### Brief 1
Answer these from the post on peace journalism in the Pacific:
(a) Which centre does Professor Jake Lynch direct?
(b) What reply did a colleague give when a journalist asked around her newsroom what peace journalism was?
(c) On which broadcaster did Lynch speak, and with whom?
### Brief 2
Name every country mentioned by name in the post on peace journalism in the Pacific.
Study text section start
Tuesday, December 14, 2010

How 'peace journalism' surfaced in the Pacific

SUDDENLY “peace journalism” has emerged as the flavour of the month in Fiji – and has even had a debut in New Zealand as an idea. A panel of local Fiji journalists at last week's University of the South Pacific seminar admitted they knew little about the approach. And, to be frank, were a little distrustful , as many journalists often are when confronted with a new concept and their natural skepticism pushes aside rational argument.

One journalist admitted she had asked around her newsroom (Fiji’s largest) about what peace journalism was. The answer: “Journalism about peace” - a rather unhelpful contribution from a colleague. In spite of the visit of the celebrated author and media theorist about peace journalism Professor Jake Lynch, director of the University of Sydney’s Centre for Peace and Conflict Studies , to Suva late last month (and considerable publicity), there was little idea that the notion is about community “empowerment” and actually plain good contextual journalism. The sort of journalism that helps find solutions, rather than adds to a community’s problems.

Speaking on Radio Australia with Geraldine Coutts, Professor Lynch said:

Traditionally, the Citizens Constitutional Forum and numerous other advocacy groups would do what they call hard-hitting advocacy. And they would take a stance which was very directly critical of the government for example. Now that's one way of ventilating [civil rights and social] issues, and it would fit with expectations among journalists of the kind of role they might play given that Fiji's media probably inherited a lot of its assumptions from the British system.

But it's certainly not the only way to ventilate those issues. And what I've been encouraging them to do i
s to think how they can arrange for the kind of testimony and perspectives of people at the grassroots, people who are dealing with these issues in everyday life to be more widely known and more widely appreciated, and thereby contribute to a national conversation in Fiji about the issues on their own merits.

It doesn't necessarily have to be fed through the filter perhaps familiar to audiences in Australia, where so many issues are wrapped around a
claim by the opposition and a counter claim by the government, that kind of thing.
Study text section end
Data section section start
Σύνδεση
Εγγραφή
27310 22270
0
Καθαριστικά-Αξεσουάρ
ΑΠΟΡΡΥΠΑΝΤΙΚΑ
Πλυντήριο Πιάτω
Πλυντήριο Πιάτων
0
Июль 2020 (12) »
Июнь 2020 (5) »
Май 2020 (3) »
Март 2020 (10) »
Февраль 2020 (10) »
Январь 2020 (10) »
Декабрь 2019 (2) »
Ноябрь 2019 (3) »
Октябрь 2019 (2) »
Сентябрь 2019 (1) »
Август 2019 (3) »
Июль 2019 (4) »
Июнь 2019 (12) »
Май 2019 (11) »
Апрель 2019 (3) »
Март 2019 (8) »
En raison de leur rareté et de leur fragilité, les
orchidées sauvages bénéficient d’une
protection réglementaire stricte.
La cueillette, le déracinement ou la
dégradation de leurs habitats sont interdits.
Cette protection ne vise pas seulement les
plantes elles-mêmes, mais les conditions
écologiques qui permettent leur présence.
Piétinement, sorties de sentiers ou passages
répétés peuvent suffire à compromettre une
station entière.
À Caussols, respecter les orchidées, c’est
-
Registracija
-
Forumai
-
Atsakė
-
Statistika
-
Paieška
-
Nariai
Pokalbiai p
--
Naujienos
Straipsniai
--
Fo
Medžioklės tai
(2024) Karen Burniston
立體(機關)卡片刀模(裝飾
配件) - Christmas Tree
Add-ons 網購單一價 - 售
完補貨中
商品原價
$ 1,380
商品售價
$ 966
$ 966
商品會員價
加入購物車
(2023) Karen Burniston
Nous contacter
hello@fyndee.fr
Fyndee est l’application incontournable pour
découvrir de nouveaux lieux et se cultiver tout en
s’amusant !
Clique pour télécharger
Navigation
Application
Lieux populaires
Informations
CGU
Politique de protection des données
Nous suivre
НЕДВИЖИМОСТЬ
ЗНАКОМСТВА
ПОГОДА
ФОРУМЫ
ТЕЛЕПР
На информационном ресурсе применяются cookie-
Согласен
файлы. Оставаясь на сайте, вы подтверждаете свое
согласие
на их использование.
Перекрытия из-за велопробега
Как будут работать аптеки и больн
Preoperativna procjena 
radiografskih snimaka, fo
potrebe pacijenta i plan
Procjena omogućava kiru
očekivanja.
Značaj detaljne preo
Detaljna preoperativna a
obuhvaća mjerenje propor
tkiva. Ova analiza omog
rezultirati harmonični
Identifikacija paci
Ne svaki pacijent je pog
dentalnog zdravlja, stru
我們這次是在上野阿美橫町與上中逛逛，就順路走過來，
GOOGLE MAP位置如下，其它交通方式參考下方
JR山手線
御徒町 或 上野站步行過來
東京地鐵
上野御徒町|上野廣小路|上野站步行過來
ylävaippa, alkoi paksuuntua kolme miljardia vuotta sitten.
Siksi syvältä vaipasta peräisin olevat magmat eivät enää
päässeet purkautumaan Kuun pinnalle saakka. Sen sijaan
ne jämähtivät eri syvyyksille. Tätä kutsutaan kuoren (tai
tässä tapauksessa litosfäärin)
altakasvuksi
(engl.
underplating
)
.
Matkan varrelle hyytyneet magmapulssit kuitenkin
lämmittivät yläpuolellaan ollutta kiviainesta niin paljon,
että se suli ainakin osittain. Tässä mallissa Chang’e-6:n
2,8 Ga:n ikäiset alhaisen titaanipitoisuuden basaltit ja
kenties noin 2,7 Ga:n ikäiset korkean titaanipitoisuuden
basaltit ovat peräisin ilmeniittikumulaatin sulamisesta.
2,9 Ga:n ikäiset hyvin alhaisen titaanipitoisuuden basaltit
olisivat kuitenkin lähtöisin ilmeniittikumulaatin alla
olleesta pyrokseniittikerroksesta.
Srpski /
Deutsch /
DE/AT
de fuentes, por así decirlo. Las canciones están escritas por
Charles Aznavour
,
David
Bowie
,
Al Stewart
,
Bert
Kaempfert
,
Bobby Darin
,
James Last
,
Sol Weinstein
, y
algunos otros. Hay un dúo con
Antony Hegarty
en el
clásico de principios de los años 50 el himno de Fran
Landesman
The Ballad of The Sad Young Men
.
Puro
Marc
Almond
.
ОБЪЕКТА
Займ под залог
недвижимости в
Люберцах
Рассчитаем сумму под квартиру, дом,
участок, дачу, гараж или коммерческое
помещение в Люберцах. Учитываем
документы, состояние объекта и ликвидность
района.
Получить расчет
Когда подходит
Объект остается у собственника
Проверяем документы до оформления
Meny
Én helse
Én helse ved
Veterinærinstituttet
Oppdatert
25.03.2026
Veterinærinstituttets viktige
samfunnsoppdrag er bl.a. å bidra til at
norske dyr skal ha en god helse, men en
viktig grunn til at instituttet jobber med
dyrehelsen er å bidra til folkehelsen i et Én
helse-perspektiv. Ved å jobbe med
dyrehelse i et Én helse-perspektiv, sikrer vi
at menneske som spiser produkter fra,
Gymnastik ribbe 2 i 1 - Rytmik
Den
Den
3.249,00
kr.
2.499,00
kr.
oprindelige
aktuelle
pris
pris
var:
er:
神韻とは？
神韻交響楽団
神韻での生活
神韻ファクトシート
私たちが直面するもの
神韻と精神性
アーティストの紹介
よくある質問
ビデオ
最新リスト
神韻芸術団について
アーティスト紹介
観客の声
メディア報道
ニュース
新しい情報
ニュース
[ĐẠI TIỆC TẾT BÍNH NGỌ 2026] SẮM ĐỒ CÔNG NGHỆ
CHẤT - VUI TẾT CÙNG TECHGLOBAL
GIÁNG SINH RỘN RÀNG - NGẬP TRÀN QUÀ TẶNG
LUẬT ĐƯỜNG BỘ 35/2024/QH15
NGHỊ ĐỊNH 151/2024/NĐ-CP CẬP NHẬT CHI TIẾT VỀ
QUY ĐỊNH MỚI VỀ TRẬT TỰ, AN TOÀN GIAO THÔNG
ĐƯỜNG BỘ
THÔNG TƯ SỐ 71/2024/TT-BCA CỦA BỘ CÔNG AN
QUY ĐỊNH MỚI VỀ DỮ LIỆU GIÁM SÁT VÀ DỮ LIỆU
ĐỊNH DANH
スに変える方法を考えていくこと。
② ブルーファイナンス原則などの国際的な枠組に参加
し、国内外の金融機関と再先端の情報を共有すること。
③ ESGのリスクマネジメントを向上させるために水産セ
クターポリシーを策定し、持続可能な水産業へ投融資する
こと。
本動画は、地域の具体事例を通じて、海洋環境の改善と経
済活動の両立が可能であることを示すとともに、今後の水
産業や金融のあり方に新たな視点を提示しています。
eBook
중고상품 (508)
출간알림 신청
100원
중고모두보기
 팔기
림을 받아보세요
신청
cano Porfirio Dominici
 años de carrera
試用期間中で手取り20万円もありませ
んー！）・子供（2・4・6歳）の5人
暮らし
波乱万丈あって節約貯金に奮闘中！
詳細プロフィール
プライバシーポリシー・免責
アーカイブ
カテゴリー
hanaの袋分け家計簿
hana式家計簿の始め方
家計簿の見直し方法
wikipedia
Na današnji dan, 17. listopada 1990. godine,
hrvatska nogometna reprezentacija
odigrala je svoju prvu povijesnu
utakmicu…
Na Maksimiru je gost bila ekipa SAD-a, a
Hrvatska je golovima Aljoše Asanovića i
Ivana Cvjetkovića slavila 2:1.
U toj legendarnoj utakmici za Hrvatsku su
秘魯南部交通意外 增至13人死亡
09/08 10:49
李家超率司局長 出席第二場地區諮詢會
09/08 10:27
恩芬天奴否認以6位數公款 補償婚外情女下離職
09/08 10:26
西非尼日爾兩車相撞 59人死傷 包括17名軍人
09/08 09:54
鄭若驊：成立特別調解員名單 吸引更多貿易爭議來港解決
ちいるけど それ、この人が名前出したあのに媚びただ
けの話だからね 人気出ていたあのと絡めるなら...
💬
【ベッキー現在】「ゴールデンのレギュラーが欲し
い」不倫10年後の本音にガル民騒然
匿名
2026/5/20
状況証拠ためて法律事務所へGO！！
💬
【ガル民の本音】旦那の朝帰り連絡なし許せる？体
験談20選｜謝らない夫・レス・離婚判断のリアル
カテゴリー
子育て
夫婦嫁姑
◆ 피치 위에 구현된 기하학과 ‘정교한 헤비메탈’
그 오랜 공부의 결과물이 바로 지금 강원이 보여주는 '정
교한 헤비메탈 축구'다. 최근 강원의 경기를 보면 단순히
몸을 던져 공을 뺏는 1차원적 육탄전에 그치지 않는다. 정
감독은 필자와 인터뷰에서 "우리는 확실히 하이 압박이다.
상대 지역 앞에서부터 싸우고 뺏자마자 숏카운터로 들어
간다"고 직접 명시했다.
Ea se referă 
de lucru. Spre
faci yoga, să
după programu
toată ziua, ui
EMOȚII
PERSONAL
Data section section end
### Task result 1
(a) The University of Sydney's Centre for Peace and Conflict Studies.
(b) "Journalism about peace."
(c) Radio Australia, with Geraldine Coutts.

### Task result 2
Fiji, New Zealand, Australia